[start QUOTED PASSAGE]

The Bhagirathi-Hugli River is a part of the world’s largest fluvio-deltaic and shallow marine-sedimentary drainage basin called the GBM delta [55]. The Bhagirathi-Hugli River typically flows eastward along its left bank because the Bhagirathi-Hooghly basin is a part of the northwest Stable Shelf. This shelf has an easterly dipping, isolated from the Precambrian Indian Shield to the west by the Basin Margin Fault Zone’ and has experienced displacements and catalases [56]. This easterly dipping induces an imbalance in the proportion of sand (34.08%), and silt (52.4%) on the left bank, which induces riverbank failures across the year, most significantly during the monsoon season [57]. The sand and sediment on the Bhagirathi-Hugli River’s left bank are too high [1], which mainly causes instability during floods throughout the year since the Bhagirathi-Hooghly basin is among the world’s thickest sedimentary basins, with approximately 21 km broad early Cretaceous-Holocene sedimentary sequence [58]. Hence, in the last 32 years, Bhagirathi-Hugli induced land degradation to about 245 km2 area along its banks [1], mainly due to an imbalance between the shear stresses put on riverbank materials by the gravitational force on the downslope. Then the Bhagirathi-Hugli River’s north-south flow is an active geomorphic region characterized by severe meandering with all of its historical channel remnants, including cut-off meanders, meander scars, ox-bow lakes, and deserted channels [59] (depicted in appendices). Furthermore, the flow of the Bhagirathi-Hugli River is impacted by mid-channel bars or Chars such as the Mangaldwip Char [60]—a newly formed island inhabited by a population. As a result, the river’s curved banks and tidal influence produces tremendous hydraulic activity beyond its shear strength [57].

[end QUOTED PASSAGE]
[start DATASET CONTENT]

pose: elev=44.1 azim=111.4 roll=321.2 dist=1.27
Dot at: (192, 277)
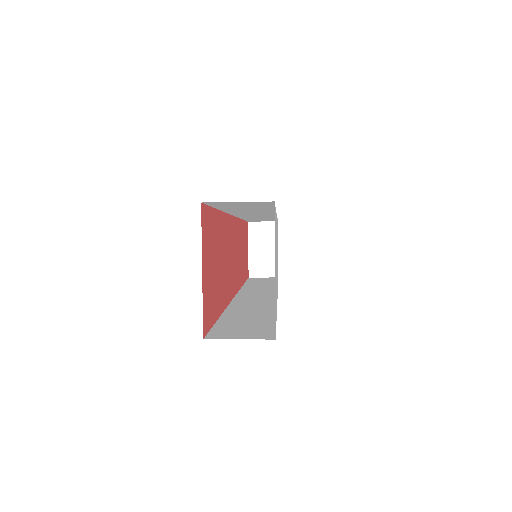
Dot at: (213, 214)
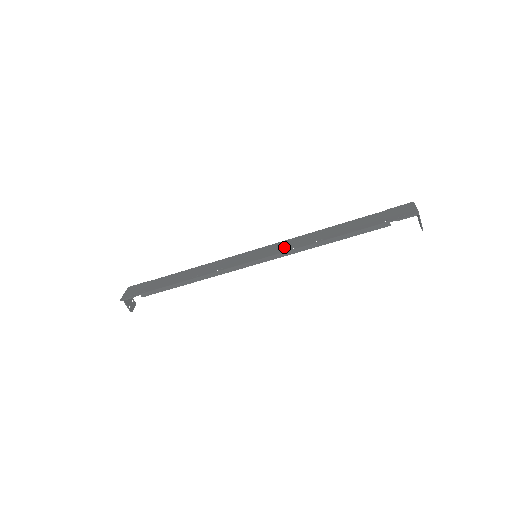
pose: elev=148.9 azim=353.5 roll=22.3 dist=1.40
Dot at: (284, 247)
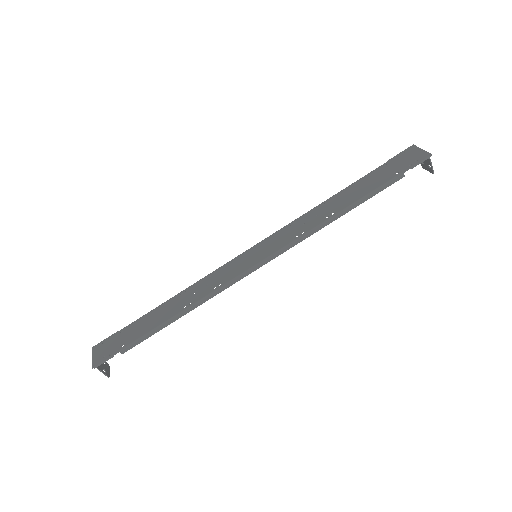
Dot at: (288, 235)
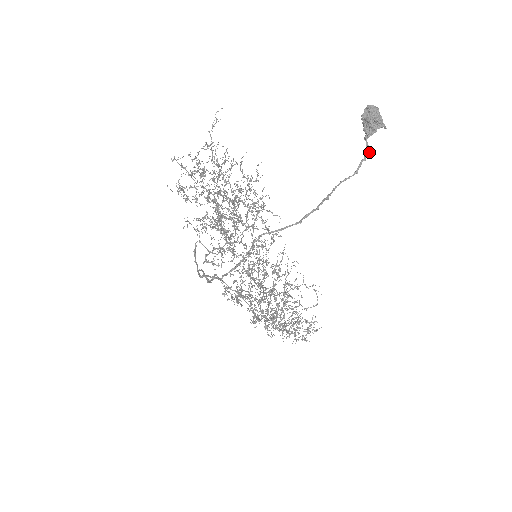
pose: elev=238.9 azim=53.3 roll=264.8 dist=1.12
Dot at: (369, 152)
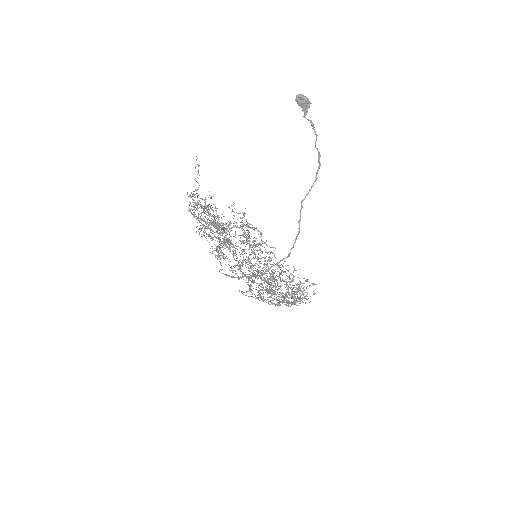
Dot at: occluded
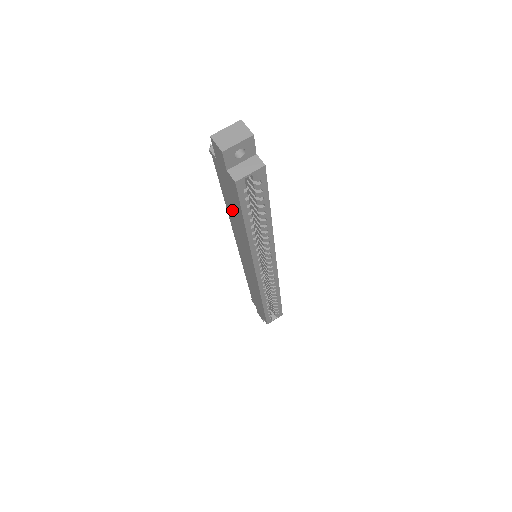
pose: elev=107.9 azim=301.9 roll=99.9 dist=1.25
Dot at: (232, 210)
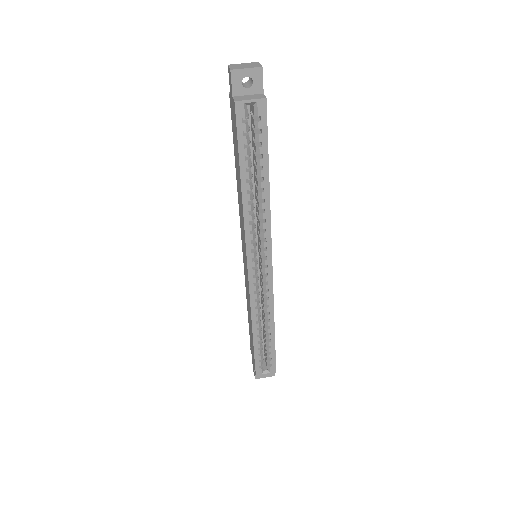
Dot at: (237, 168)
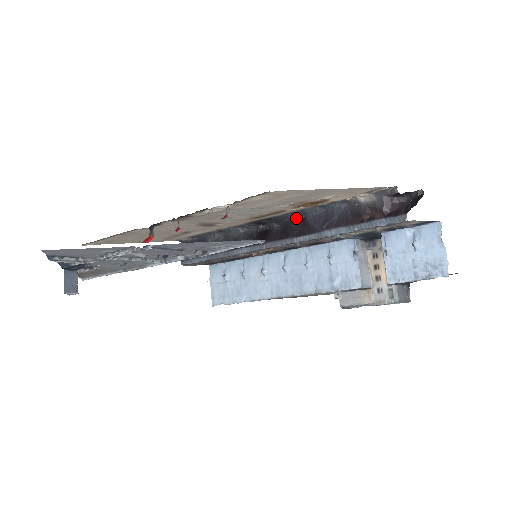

[end DATASET CONTENT]
[start DATASET CONTENT]

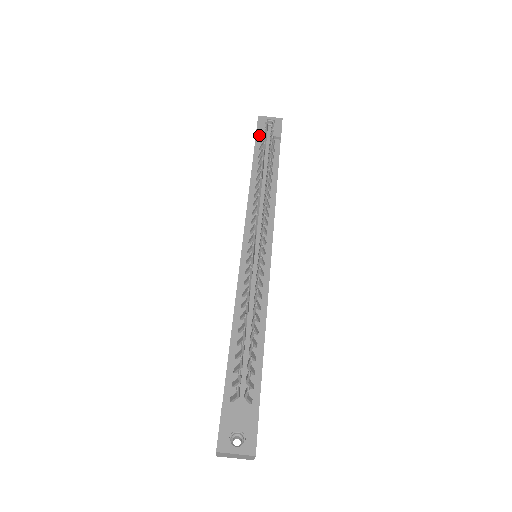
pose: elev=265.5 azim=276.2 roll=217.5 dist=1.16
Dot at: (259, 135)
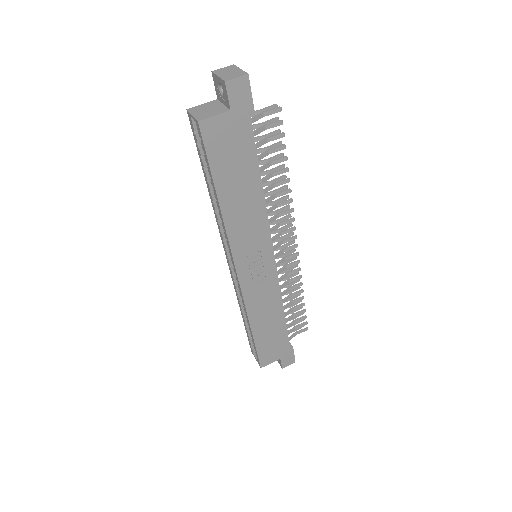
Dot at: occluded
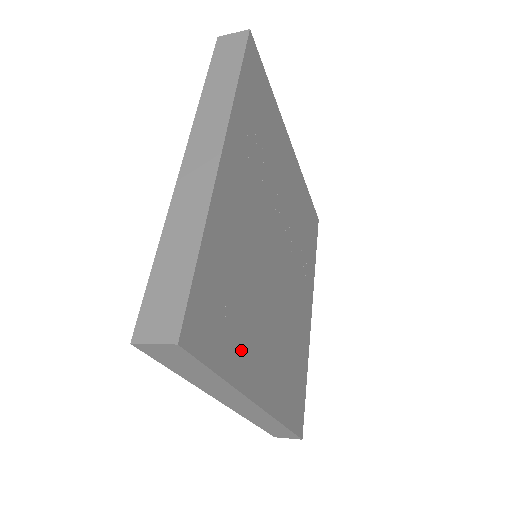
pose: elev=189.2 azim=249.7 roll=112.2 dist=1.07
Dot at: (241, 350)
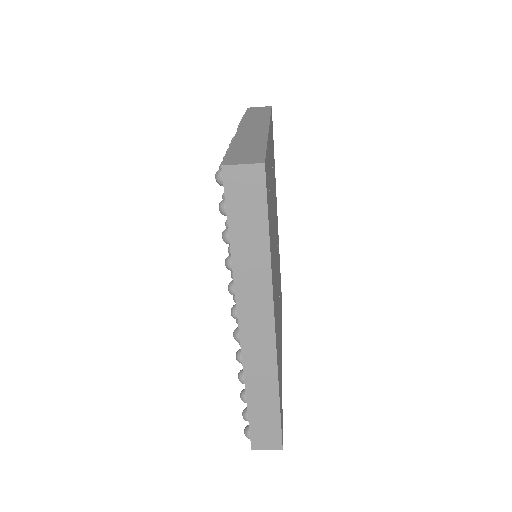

[end DATASET CONTENT]

* _REQUIRED TASKS_:
(a) According to the passage on the Bhagirathi-Hugli River, about how large is the area of land degradation the river has induced along its banks in the last 32 years?
(b) Render this sentence from the passage on the Bhagirathi-Hugli River in Spanish: "The Bhagirathi-Hugli River is a part of the world’s largest fluvio-deltaic and shallow marine-sedimentary drainage basin called the GBM delta [55]."
(c) For each statement, decide whether it agrees with the passage on the Bhagirathi-Hugli River, answering yes or no and quoting the words that settle it. (i) Sand makes up 34.08% of the material on the left bank. (ii) The Mangaldwip Char is an uninhabited island. (iii) The basin's sedimentary sequence is approximately 12 km broad.

* _EXERCISE RESULTS_:
(a) About 245 km2.

(b) El río Bhagirathi-Hugli forma parte de la mayor cuenca de drenaje fluviodeltaica y sedimentaria marina somera del mundo, denominada delta GBM [55].

(c)
(i) Yes: "sand (34.08%)"
(ii) No: "a newly formed island inhabited by a population"
(iii) No: "approximately 21 km broad early Cretaceous-Holocene sedimentary sequence"